▸ Problem description
Set out exactly every line of the entries below, starting at the line that holds "Colored channel numbers" and stopping after the line that holds "Channel allocations with".

▸ Source records
━━━━━━━━━━━━━━━━━━━━━━━━━━━━━━

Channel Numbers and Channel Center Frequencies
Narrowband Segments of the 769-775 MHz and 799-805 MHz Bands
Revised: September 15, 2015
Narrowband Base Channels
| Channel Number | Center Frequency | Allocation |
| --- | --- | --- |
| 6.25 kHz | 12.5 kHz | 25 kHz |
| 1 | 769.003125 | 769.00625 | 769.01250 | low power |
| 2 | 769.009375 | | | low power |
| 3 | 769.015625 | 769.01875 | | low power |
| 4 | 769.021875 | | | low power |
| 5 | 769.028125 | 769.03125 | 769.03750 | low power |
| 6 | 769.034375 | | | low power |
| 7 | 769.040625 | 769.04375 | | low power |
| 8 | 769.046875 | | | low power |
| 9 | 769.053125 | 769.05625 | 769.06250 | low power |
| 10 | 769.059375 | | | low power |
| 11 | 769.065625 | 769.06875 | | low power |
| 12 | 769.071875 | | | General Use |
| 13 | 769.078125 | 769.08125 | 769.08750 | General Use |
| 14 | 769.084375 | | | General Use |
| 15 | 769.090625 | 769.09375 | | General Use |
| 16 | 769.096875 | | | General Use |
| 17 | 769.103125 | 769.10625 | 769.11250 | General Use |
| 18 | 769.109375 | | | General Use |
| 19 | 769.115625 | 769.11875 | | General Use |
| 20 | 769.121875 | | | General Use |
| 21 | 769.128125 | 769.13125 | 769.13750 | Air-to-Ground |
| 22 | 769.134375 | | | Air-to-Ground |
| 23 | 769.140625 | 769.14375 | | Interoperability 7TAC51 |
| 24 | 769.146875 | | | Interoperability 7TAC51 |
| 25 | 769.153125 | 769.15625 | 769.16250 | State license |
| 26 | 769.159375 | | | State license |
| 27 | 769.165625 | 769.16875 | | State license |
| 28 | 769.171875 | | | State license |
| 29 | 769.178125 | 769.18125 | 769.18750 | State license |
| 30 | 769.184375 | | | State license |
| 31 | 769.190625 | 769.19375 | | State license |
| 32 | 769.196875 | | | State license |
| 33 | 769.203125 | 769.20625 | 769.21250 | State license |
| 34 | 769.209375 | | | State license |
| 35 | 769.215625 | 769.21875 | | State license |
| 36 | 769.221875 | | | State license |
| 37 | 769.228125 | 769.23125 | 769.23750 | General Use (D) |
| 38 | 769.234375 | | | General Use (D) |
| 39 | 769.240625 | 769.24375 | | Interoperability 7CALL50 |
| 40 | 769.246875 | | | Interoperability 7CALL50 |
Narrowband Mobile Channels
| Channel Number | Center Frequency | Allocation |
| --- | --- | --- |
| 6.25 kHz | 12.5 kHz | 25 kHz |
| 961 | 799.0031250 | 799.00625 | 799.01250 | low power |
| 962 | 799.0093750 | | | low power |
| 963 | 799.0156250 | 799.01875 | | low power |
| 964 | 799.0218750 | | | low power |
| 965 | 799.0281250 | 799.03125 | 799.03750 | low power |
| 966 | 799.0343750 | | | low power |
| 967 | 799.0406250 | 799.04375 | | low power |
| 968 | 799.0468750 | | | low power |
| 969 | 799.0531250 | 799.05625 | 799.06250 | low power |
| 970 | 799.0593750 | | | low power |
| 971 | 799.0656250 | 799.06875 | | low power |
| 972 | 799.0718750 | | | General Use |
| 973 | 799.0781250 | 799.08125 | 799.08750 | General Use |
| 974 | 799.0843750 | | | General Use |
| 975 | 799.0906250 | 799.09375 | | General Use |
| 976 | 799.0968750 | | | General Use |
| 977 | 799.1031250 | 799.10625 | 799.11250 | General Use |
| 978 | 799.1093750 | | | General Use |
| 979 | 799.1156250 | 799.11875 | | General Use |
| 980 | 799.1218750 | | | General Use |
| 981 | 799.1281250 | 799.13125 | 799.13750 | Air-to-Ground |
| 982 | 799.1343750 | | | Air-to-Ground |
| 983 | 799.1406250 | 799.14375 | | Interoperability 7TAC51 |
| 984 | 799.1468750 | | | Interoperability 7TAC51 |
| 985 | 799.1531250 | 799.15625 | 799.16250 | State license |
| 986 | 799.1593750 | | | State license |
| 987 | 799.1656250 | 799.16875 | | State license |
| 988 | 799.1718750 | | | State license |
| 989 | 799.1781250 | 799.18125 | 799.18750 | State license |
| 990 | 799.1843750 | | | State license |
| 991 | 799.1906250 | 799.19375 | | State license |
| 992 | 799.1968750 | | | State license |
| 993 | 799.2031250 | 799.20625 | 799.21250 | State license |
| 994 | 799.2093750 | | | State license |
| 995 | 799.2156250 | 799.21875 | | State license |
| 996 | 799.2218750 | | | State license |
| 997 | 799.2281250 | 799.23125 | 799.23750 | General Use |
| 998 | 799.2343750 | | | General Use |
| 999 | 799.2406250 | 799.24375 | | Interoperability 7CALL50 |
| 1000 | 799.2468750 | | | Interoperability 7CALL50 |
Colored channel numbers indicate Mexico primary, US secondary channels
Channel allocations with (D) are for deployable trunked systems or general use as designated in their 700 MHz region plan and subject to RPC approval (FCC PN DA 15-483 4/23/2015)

━━━━━━━━━━━━━━━━━━━━━━━━━━━━━━

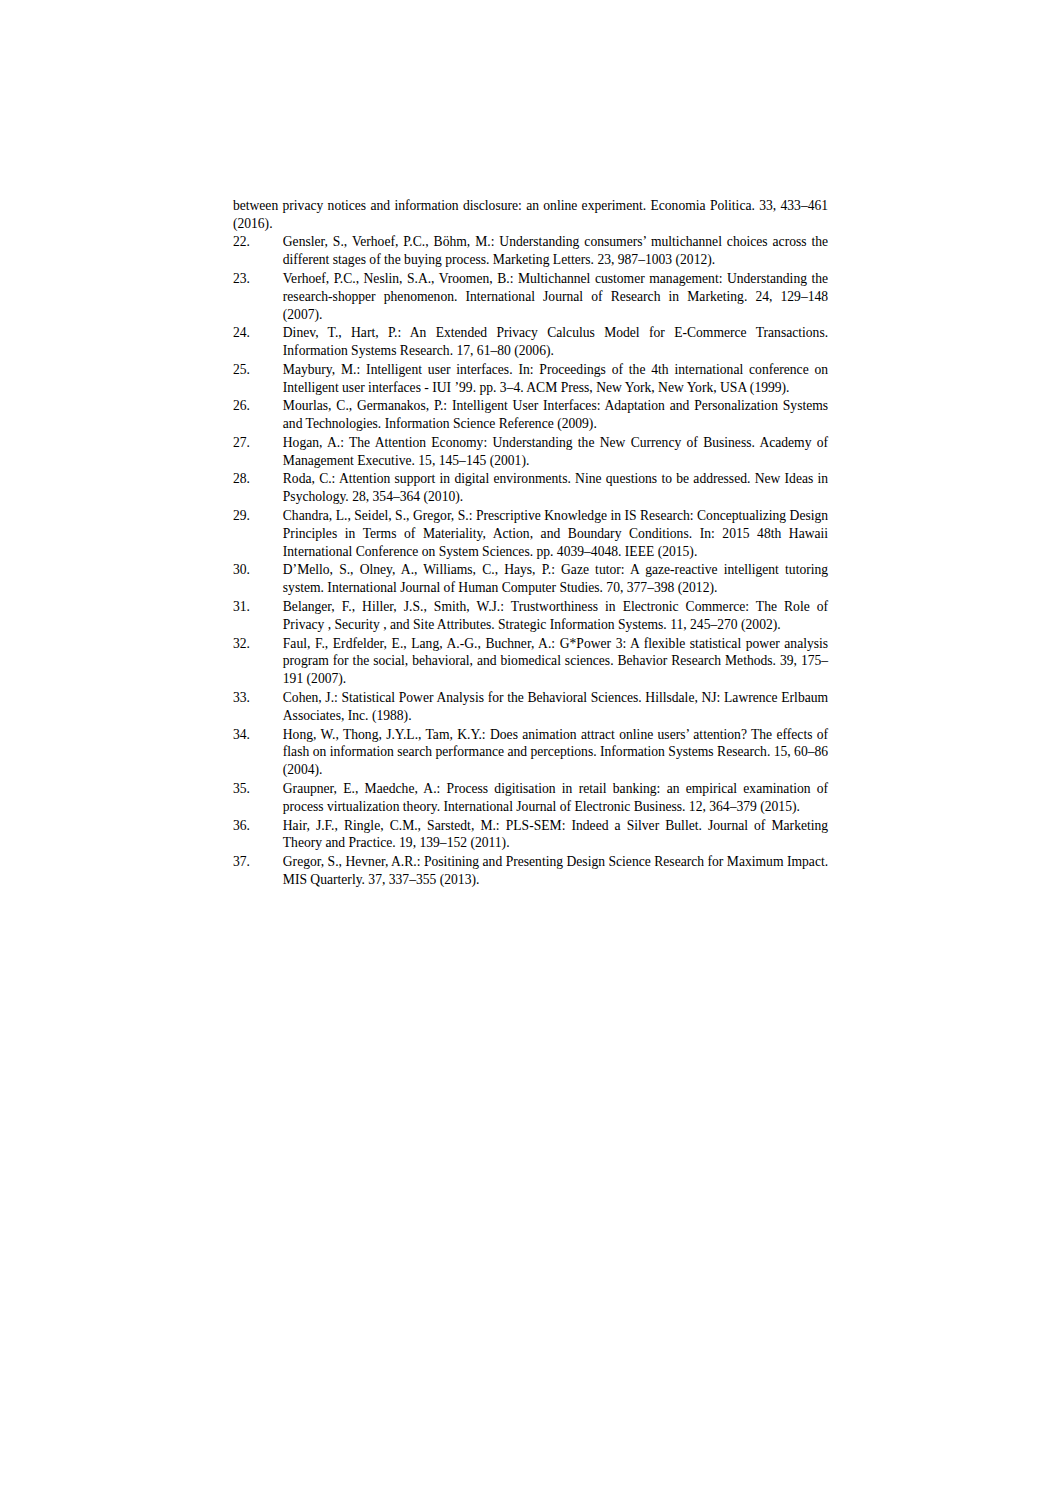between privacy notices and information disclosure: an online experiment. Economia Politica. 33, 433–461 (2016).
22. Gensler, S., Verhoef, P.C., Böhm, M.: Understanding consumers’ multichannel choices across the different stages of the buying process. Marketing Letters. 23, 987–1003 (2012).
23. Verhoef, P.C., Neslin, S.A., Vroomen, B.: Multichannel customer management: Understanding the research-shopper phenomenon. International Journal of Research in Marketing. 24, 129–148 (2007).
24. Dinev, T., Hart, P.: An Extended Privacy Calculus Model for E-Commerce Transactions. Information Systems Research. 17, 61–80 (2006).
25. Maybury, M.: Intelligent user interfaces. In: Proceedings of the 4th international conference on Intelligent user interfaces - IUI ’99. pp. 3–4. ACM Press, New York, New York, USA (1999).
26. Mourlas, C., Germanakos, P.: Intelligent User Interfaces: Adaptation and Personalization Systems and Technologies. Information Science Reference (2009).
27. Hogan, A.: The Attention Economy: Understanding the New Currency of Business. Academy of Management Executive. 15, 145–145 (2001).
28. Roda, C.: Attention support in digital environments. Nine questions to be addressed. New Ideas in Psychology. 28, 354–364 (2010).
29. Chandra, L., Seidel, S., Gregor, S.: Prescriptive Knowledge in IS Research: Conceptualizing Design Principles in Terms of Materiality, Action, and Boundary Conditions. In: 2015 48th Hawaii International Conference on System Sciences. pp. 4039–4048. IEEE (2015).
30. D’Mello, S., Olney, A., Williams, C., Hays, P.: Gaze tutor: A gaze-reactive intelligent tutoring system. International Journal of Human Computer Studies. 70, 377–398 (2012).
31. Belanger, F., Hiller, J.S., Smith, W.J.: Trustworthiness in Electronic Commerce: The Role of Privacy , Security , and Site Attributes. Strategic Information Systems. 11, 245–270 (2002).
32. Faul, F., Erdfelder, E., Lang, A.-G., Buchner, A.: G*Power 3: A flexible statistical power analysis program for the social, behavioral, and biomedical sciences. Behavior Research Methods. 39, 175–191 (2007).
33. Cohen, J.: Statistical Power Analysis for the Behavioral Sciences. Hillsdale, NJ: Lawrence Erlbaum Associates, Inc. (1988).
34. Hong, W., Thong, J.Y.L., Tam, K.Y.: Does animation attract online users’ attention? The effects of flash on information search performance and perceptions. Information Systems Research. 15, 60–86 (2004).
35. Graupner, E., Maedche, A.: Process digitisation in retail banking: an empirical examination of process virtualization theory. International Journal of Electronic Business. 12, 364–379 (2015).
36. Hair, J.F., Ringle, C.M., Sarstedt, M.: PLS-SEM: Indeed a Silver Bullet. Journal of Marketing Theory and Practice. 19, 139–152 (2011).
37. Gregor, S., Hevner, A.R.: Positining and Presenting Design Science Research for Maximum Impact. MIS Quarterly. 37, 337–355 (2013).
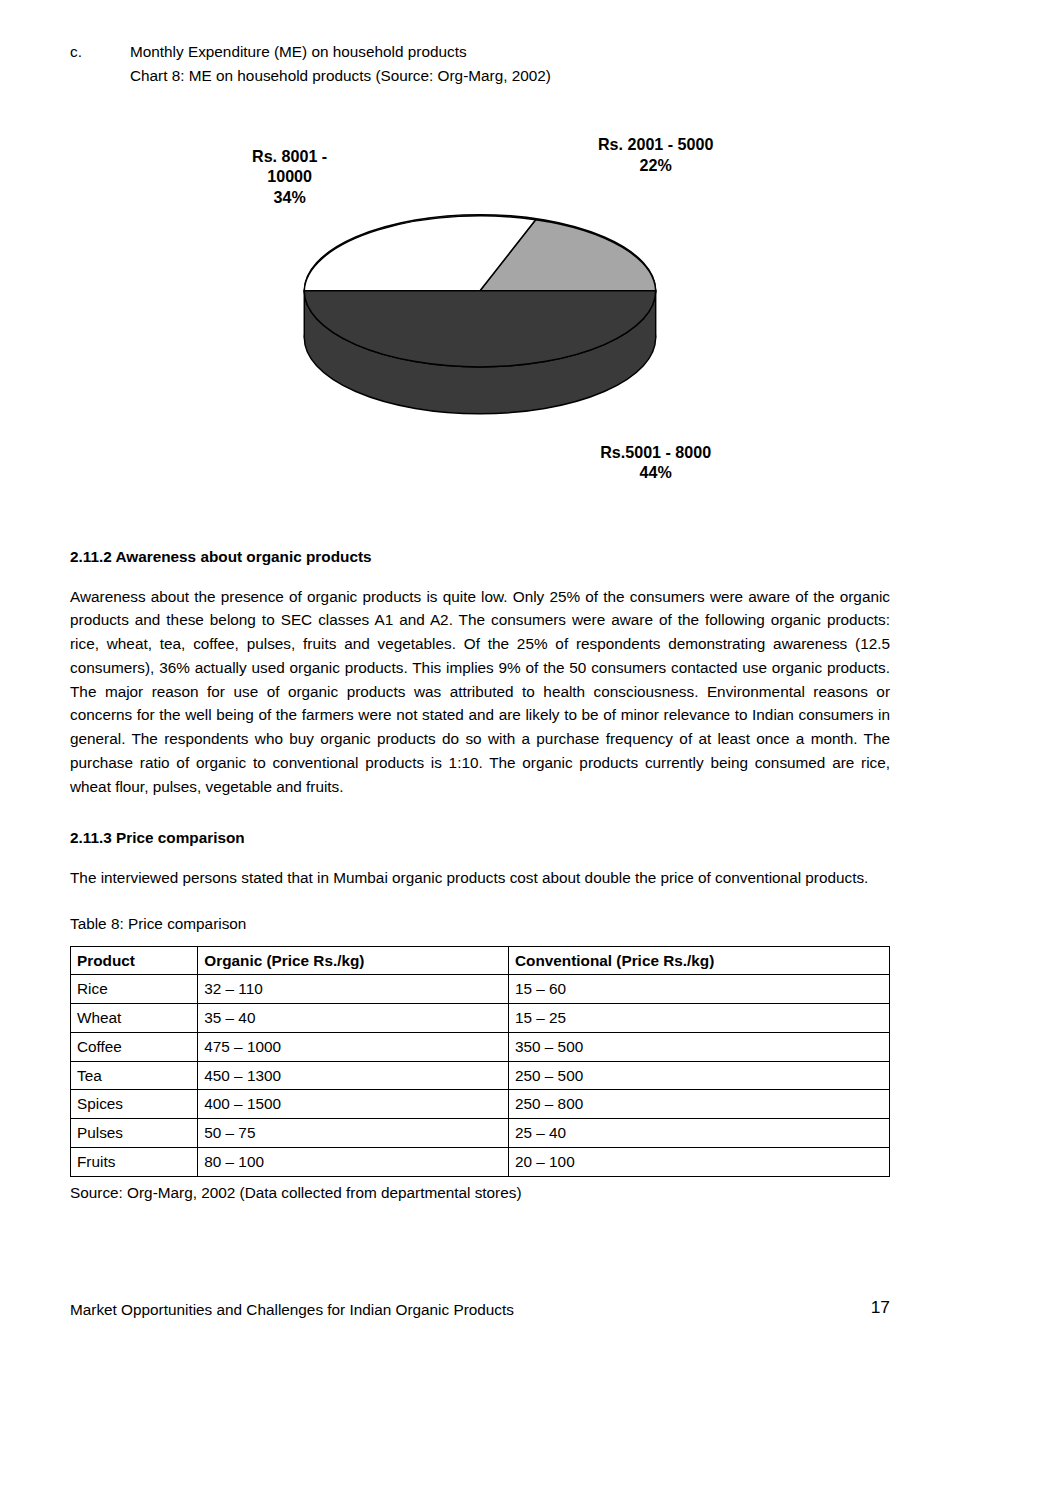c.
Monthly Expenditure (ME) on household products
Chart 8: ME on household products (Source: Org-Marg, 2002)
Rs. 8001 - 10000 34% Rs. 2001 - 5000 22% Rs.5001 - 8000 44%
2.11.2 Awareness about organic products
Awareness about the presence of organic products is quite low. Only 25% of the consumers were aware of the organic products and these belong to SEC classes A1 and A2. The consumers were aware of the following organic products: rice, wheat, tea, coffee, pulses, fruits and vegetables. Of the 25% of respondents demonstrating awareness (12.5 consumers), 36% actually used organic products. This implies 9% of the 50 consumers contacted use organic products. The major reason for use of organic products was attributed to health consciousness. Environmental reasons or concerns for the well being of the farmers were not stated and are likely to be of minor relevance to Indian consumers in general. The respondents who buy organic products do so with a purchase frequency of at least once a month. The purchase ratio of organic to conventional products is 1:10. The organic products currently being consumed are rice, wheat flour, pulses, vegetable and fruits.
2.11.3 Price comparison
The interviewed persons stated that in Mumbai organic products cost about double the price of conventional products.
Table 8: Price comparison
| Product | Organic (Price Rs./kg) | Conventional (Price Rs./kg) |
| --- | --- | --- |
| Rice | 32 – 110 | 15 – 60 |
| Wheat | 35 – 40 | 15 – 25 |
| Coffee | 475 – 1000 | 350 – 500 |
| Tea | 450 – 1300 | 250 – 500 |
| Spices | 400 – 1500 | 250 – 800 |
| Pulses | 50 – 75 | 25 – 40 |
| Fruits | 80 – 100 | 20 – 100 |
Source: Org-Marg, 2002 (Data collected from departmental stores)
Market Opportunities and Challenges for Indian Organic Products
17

━━━━━━━━━━━━━━━━━━━━━━━━━━━━━━

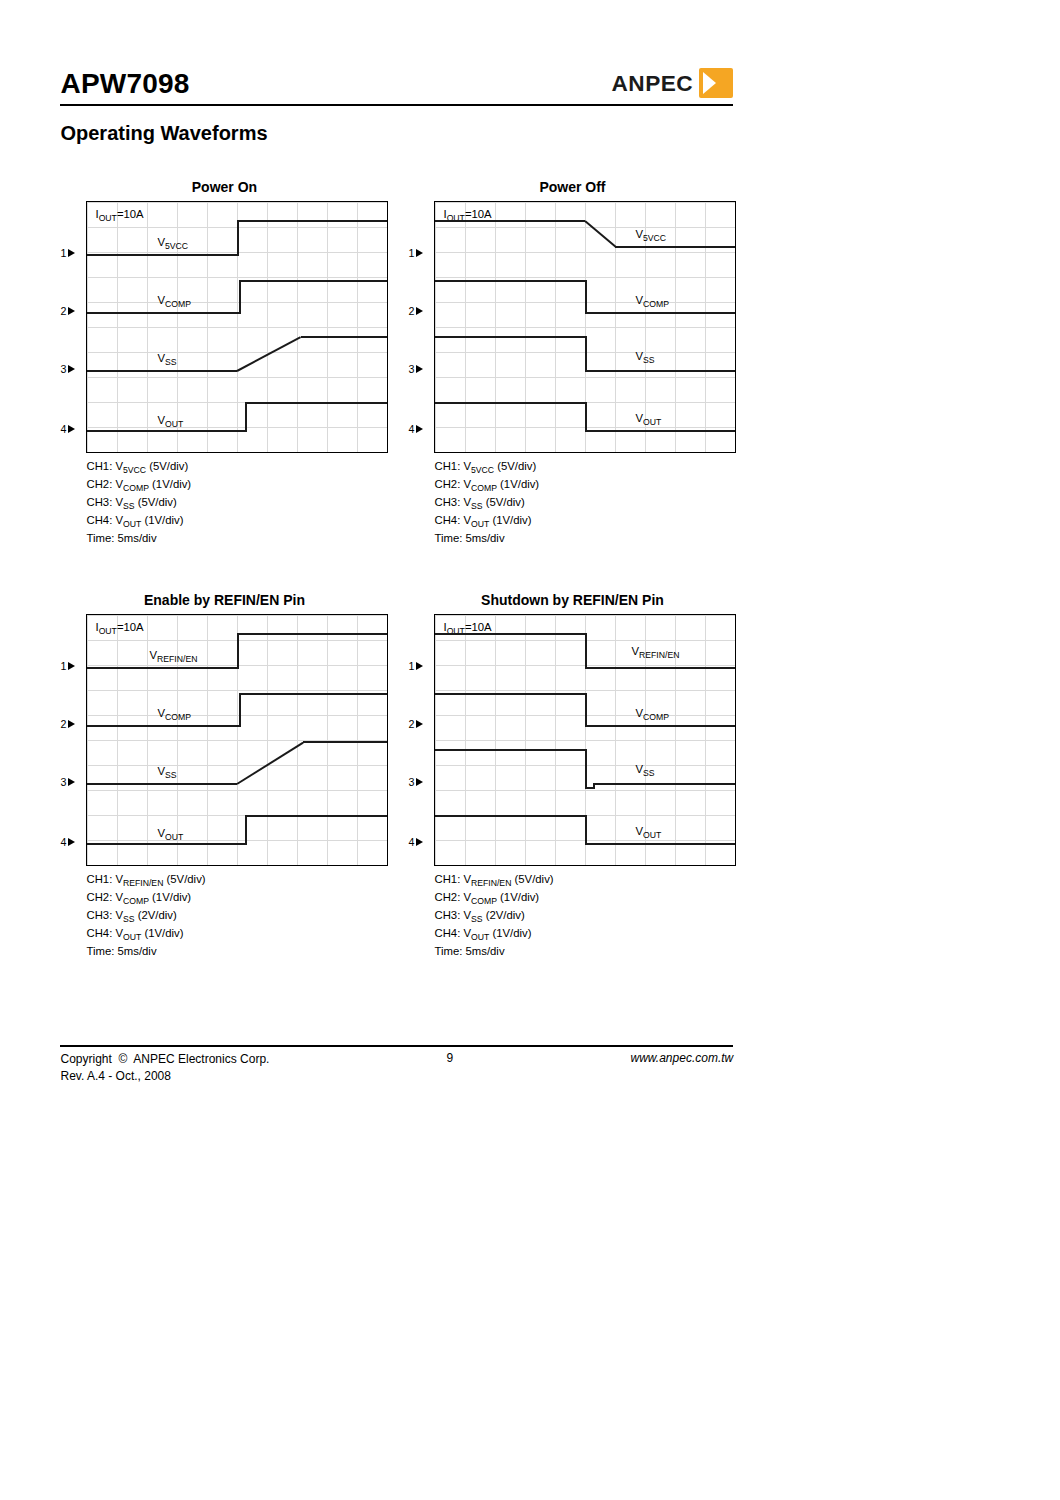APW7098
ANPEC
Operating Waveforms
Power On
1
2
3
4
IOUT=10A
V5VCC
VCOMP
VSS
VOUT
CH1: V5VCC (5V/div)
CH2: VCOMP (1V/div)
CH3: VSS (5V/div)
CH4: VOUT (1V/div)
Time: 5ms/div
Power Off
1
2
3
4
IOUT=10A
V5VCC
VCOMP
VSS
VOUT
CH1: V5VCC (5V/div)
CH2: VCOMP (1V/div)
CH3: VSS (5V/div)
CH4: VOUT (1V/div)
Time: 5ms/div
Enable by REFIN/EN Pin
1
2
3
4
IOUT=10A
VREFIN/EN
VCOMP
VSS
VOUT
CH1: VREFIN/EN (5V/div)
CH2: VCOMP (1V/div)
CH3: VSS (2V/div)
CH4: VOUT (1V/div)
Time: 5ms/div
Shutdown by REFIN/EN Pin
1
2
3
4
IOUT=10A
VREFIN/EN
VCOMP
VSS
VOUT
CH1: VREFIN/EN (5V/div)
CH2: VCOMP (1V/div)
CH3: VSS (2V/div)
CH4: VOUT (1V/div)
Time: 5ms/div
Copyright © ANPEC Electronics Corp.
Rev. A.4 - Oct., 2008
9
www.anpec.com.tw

━━━━━━━━━━━━━━━━━━━━━━━━━━━━━━

▸ Your solution
Colored channel numbers indicate Mexico primary, US secondary channels
Channel allocations with (D) are for deployable trunked systems or general use as designated in their 700 MHz region plan and subject to RPC approval (FCC PN DA 15-483 4/23/2015)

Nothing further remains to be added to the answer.